Copy the following data exactly and drop the pictures.

RECORDS SHOWN –
Segment Open
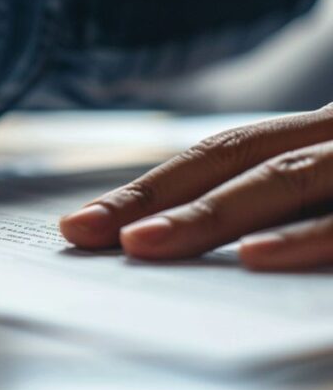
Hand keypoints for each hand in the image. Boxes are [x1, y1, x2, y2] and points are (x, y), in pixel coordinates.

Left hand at [59, 106, 332, 269]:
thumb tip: (171, 243)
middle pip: (234, 158)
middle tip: (83, 230)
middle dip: (152, 196)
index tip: (80, 222)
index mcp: (318, 132)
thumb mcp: (326, 187)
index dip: (149, 186)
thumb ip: (280, 204)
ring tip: (139, 243)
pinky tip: (253, 257)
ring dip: (207, 213)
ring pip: (284, 178)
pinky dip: (301, 238)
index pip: (221, 154)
Segment Closed
TASK RESULT –
Hand keypoints for each hand in the image. Boxes are [x1, y1, x2, y2] and points are (x, y), in pixel coordinates.

Left hand at [59, 106, 332, 269]:
thumb tip: (171, 243)
middle pip: (234, 158)
middle tip: (83, 230)
middle dip: (152, 196)
index tip: (80, 222)
index mcp: (318, 132)
thumb mcp: (326, 187)
index dip: (149, 186)
thumb ip: (280, 204)
ring tip: (139, 243)
pinky tip: (253, 257)
ring dip: (207, 213)
ring pip: (284, 178)
pinky dip: (301, 238)
index pip: (221, 154)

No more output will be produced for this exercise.